Work order:
Repeat every entry below exactly.

(Stored items)
= = = =

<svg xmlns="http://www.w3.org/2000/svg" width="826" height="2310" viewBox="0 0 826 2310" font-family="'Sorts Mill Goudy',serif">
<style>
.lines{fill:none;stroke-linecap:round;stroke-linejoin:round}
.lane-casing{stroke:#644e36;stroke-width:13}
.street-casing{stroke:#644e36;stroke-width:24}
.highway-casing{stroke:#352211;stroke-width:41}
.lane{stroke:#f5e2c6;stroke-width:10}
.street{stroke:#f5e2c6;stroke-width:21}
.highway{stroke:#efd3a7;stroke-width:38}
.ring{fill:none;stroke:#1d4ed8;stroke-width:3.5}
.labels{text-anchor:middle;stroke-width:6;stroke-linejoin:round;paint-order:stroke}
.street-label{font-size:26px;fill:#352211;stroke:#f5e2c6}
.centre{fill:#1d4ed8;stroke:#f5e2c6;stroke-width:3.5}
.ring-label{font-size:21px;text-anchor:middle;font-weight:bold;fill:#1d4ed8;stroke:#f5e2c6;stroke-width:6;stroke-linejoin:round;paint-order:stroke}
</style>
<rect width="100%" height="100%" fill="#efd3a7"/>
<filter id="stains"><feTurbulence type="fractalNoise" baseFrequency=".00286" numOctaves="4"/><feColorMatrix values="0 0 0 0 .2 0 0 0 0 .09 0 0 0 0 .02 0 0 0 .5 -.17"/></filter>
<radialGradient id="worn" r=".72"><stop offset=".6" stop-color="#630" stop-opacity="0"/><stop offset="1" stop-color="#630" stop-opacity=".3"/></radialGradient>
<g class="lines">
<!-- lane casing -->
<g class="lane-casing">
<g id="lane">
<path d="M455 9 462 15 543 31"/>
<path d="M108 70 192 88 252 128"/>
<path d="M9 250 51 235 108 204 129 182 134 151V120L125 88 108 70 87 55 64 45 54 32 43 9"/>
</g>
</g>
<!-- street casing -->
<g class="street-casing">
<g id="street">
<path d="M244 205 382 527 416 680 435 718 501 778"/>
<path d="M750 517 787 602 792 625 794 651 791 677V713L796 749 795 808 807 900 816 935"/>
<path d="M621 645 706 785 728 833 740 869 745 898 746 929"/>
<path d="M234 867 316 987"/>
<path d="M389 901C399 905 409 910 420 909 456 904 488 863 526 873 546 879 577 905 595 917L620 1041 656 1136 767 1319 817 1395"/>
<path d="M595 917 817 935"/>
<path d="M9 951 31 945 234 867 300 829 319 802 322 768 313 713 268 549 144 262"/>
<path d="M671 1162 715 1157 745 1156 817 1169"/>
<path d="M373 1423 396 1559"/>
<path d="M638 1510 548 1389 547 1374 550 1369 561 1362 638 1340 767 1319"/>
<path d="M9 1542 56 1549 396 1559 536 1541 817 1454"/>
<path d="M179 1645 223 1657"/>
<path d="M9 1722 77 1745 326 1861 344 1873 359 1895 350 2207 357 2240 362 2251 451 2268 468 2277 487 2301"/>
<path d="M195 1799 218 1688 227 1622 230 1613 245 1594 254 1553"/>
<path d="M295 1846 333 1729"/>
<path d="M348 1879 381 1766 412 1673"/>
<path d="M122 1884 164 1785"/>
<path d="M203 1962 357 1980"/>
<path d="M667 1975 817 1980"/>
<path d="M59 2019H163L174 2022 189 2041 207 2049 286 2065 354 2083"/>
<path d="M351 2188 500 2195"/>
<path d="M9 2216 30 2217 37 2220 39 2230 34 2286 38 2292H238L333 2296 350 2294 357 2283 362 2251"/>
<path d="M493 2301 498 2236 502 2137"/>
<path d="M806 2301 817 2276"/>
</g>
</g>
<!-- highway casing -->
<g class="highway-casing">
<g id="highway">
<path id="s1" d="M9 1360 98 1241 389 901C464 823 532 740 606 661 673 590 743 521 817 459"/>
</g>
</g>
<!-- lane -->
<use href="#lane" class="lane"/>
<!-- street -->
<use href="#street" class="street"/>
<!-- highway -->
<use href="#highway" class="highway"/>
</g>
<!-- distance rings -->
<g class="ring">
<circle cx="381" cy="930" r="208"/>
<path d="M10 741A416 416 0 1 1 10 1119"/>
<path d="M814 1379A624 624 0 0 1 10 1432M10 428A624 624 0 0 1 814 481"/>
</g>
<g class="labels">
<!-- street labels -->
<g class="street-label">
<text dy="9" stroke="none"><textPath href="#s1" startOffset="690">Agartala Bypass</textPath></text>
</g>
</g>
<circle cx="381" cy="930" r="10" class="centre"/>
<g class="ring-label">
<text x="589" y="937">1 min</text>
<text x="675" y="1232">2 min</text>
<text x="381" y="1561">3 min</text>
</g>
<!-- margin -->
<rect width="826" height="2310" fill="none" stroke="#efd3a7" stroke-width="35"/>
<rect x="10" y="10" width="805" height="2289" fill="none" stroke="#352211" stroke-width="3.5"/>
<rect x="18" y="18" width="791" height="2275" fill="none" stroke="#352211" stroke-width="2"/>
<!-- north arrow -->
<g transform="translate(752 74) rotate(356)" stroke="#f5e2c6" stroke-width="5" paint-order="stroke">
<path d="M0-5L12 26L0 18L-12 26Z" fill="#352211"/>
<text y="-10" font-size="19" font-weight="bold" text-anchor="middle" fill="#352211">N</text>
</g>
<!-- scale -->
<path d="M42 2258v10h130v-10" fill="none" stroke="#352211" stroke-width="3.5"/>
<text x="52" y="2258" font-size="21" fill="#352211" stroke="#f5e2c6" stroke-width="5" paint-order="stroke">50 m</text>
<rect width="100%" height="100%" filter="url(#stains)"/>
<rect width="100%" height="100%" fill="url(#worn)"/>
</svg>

= = = =

Exercise result:
<svg xmlns="http://www.w3.org/2000/svg" width="826" height="2310" viewBox="0 0 826 2310" font-family="'Sorts Mill Goudy',serif">
<style>
.lines{fill:none;stroke-linecap:round;stroke-linejoin:round}
.lane-casing{stroke:#644e36;stroke-width:13}
.street-casing{stroke:#644e36;stroke-width:24}
.highway-casing{stroke:#352211;stroke-width:41}
.lane{stroke:#f5e2c6;stroke-width:10}
.street{stroke:#f5e2c6;stroke-width:21}
.highway{stroke:#efd3a7;stroke-width:38}
.ring{fill:none;stroke:#1d4ed8;stroke-width:3.5}
.labels{text-anchor:middle;stroke-width:6;stroke-linejoin:round;paint-order:stroke}
.street-label{font-size:26px;fill:#352211;stroke:#f5e2c6}
.centre{fill:#1d4ed8;stroke:#f5e2c6;stroke-width:3.5}
.ring-label{font-size:21px;text-anchor:middle;font-weight:bold;fill:#1d4ed8;stroke:#f5e2c6;stroke-width:6;stroke-linejoin:round;paint-order:stroke}
</style>
<rect width="100%" height="100%" fill="#efd3a7"/>
<filter id="stains"><feTurbulence type="fractalNoise" baseFrequency=".00286" numOctaves="4"/><feColorMatrix values="0 0 0 0 .2 0 0 0 0 .09 0 0 0 0 .02 0 0 0 .5 -.17"/></filter>
<radialGradient id="worn" r=".72"><stop offset=".6" stop-color="#630" stop-opacity="0"/><stop offset="1" stop-color="#630" stop-opacity=".3"/></radialGradient>
<g class="lines">
<!-- lane casing -->
<g class="lane-casing">
<g id="lane">
<path d="M455 9 462 15 543 31"/>
<path d="M108 70 192 88 252 128"/>
<path d="M9 250 51 235 108 204 129 182 134 151V120L125 88 108 70 87 55 64 45 54 32 43 9"/>
</g>
</g>
<!-- street casing -->
<g class="street-casing">
<g id="street">
<path d="M244 205 382 527 416 680 435 718 501 778"/>
<path d="M750 517 787 602 792 625 794 651 791 677V713L796 749 795 808 807 900 816 935"/>
<path d="M621 645 706 785 728 833 740 869 745 898 746 929"/>
<path d="M234 867 316 987"/>
<path d="M389 901C399 905 409 910 420 909 456 904 488 863 526 873 546 879 577 905 595 917L620 1041 656 1136 767 1319 817 1395"/>
<path d="M595 917 817 935"/>
<path d="M9 951 31 945 234 867 300 829 319 802 322 768 313 713 268 549 144 262"/>
<path d="M671 1162 715 1157 745 1156 817 1169"/>
<path d="M373 1423 396 1559"/>
<path d="M638 1510 548 1389 547 1374 550 1369 561 1362 638 1340 767 1319"/>
<path d="M9 1542 56 1549 396 1559 536 1541 817 1454"/>
<path d="M179 1645 223 1657"/>
<path d="M9 1722 77 1745 326 1861 344 1873 359 1895 350 2207 357 2240 362 2251 451 2268 468 2277 487 2301"/>
<path d="M195 1799 218 1688 227 1622 230 1613 245 1594 254 1553"/>
<path d="M295 1846 333 1729"/>
<path d="M348 1879 381 1766 412 1673"/>
<path d="M122 1884 164 1785"/>
<path d="M203 1962 357 1980"/>
<path d="M667 1975 817 1980"/>
<path d="M59 2019H163L174 2022 189 2041 207 2049 286 2065 354 2083"/>
<path d="M351 2188 500 2195"/>
<path d="M9 2216 30 2217 37 2220 39 2230 34 2286 38 2292H238L333 2296 350 2294 357 2283 362 2251"/>
<path d="M493 2301 498 2236 502 2137"/>
<path d="M806 2301 817 2276"/>
</g>
</g>
<!-- highway casing -->
<g class="highway-casing">
<g id="highway">
<path id="s1" d="M9 1360 98 1241 389 901C464 823 532 740 606 661 673 590 743 521 817 459"/>
</g>
</g>
<!-- lane -->
<use href="#lane" class="lane"/>
<!-- street -->
<use href="#street" class="street"/>
<!-- highway -->
<use href="#highway" class="highway"/>
</g>
<!-- distance rings -->
<g class="ring">
<circle cx="381" cy="930" r="208"/>
<path d="M10 741A416 416 0 1 1 10 1119"/>
<path d="M814 1379A624 624 0 0 1 10 1432M10 428A624 624 0 0 1 814 481"/>
</g>
<g class="labels">
<!-- street labels -->
<g class="street-label">
<text dy="9" stroke="none"><textPath href="#s1" startOffset="690">Agartala Bypass</textPath></text>
</g>
</g>
<circle cx="381" cy="930" r="10" class="centre"/>
<g class="ring-label">
<text x="589" y="937">1 min</text>
<text x="675" y="1232">2 min</text>
<text x="381" y="1561">3 min</text>
</g>
<!-- margin -->
<rect width="826" height="2310" fill="none" stroke="#efd3a7" stroke-width="35"/>
<rect x="10" y="10" width="805" height="2289" fill="none" stroke="#352211" stroke-width="3.5"/>
<rect x="18" y="18" width="791" height="2275" fill="none" stroke="#352211" stroke-width="2"/>
<!-- north arrow -->
<g transform="translate(752 74) rotate(356)" stroke="#f5e2c6" stroke-width="5" paint-order="stroke">
<path d="M0-5L12 26L0 18L-12 26Z" fill="#352211"/>
<text y="-10" font-size="19" font-weight="bold" text-anchor="middle" fill="#352211">N</text>
</g>
<!-- scale -->
<path d="M42 2258v10h130v-10" fill="none" stroke="#352211" stroke-width="3.5"/>
<text x="52" y="2258" font-size="21" fill="#352211" stroke="#f5e2c6" stroke-width="5" paint-order="stroke">50 m</text>
<rect width="100%" height="100%" filter="url(#stains)"/>
<rect width="100%" height="100%" fill="url(#worn)"/>
</svg>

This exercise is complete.